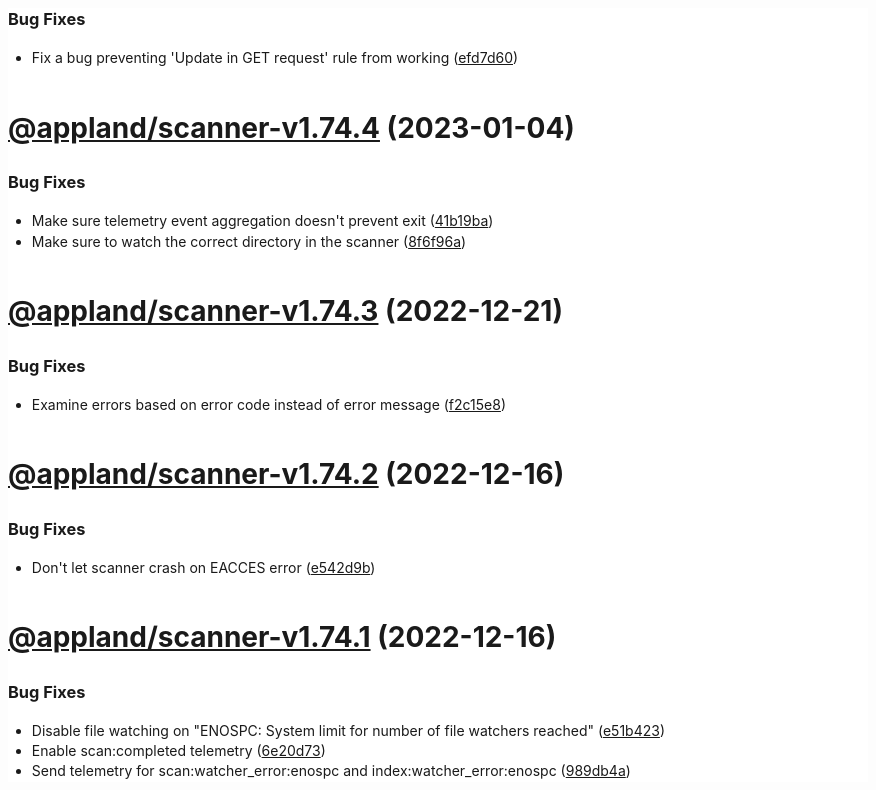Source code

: 
### Bug Fixes

* Fix a bug preventing 'Update in GET request' rule from working ([efd7d60](https://github.com/getappmap/appmap-js/commit/efd7d609361e79ef51d14e07c82e99e942e0c998))

# [@appland/scanner-v1.74.4](https://github.com/getappmap/appmap-js/compare/@appland/scanner-v1.74.3...@appland/scanner-v1.74.4) (2023-01-04)


### Bug Fixes

* Make sure telemetry event aggregation doesn't prevent exit ([41b19ba](https://github.com/getappmap/appmap-js/commit/41b19ba27e64042b8e1b4757d41ee548c2710c9e))
* Make sure to watch the correct directory in the scanner ([8f6f96a](https://github.com/getappmap/appmap-js/commit/8f6f96a5f79d0feaf0064a7ee363e82c1b7dfe22))

# [@appland/scanner-v1.74.3](https://github.com/getappmap/appmap-js/compare/@appland/scanner-v1.74.2...@appland/scanner-v1.74.3) (2022-12-21)


### Bug Fixes

* Examine errors based on error code instead of error message ([f2c15e8](https://github.com/getappmap/appmap-js/commit/f2c15e8e0b2dfce270fc3d92c2bd64fa775947d7))

# [@appland/scanner-v1.74.2](https://github.com/getappmap/appmap-js/compare/@appland/scanner-v1.74.1...@appland/scanner-v1.74.2) (2022-12-16)


### Bug Fixes

* Don't let scanner crash on EACCES error ([e542d9b](https://github.com/getappmap/appmap-js/commit/e542d9b3270011ab1788ef95d8c8bc059c2d9d3b))

# [@appland/scanner-v1.74.1](https://github.com/getappmap/appmap-js/compare/@appland/scanner-v1.74.0...@appland/scanner-v1.74.1) (2022-12-16)


### Bug Fixes

* Disable file watching on "ENOSPC: System limit for number of file watchers reached" ([e51b423](https://github.com/getappmap/appmap-js/commit/e51b4236384ae0ea2cde0bd79b739f7821ca30c1))
* Enable scan:completed telemetry ([6e20d73](https://github.com/getappmap/appmap-js/commit/6e20d7305fd86bd077c88f674615edb31854a11a))
* Send telemetry for scan:watcher_error:enospc and index:watcher_error:enospc ([989db4a](https://github.com/getappmap/appmap-js/commit/989db4a40db8338613afe182be25b0315df94316))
· · · · ·
**GOAL OF THE EXERCISE**
Every line from the start of the material through the line containing "Don't let scanner" is needed exactly as written; the pictures are not.

**ANSWER BOX**
Source code

: 
### Bug Fixes

* Fix a bug preventing 'Update in GET request' rule from working ([efd7d60](https://github.com/getappmap/appmap-js/commit/efd7d609361e79ef51d14e07c82e99e942e0c998))

# [@appland/scanner-v1.74.4](https://github.com/getappmap/appmap-js/compare/@appland/scanner-v1.74.3...@appland/scanner-v1.74.4) (2023-01-04)


### Bug Fixes

* Make sure telemetry event aggregation doesn't prevent exit ([41b19ba](https://github.com/getappmap/appmap-js/commit/41b19ba27e64042b8e1b4757d41ee548c2710c9e))
* Make sure to watch the correct directory in the scanner ([8f6f96a](https://github.com/getappmap/appmap-js/commit/8f6f96a5f79d0feaf0064a7ee363e82c1b7dfe22))

# [@appland/scanner-v1.74.3](https://github.com/getappmap/appmap-js/compare/@appland/scanner-v1.74.2...@appland/scanner-v1.74.3) (2022-12-21)


### Bug Fixes

* Examine errors based on error code instead of error message ([f2c15e8](https://github.com/getappmap/appmap-js/commit/f2c15e8e0b2dfce270fc3d92c2bd64fa775947d7))

# [@appland/scanner-v1.74.2](https://github.com/getappmap/appmap-js/compare/@appland/scanner-v1.74.1...@appland/scanner-v1.74.2) (2022-12-16)


### Bug Fixes

* Don't let scanner crash on EACCES error ([e542d9b](https://github.com/getappmap/appmap-js/commit/e542d9b3270011ab1788ef95d8c8bc059c2d9d3b))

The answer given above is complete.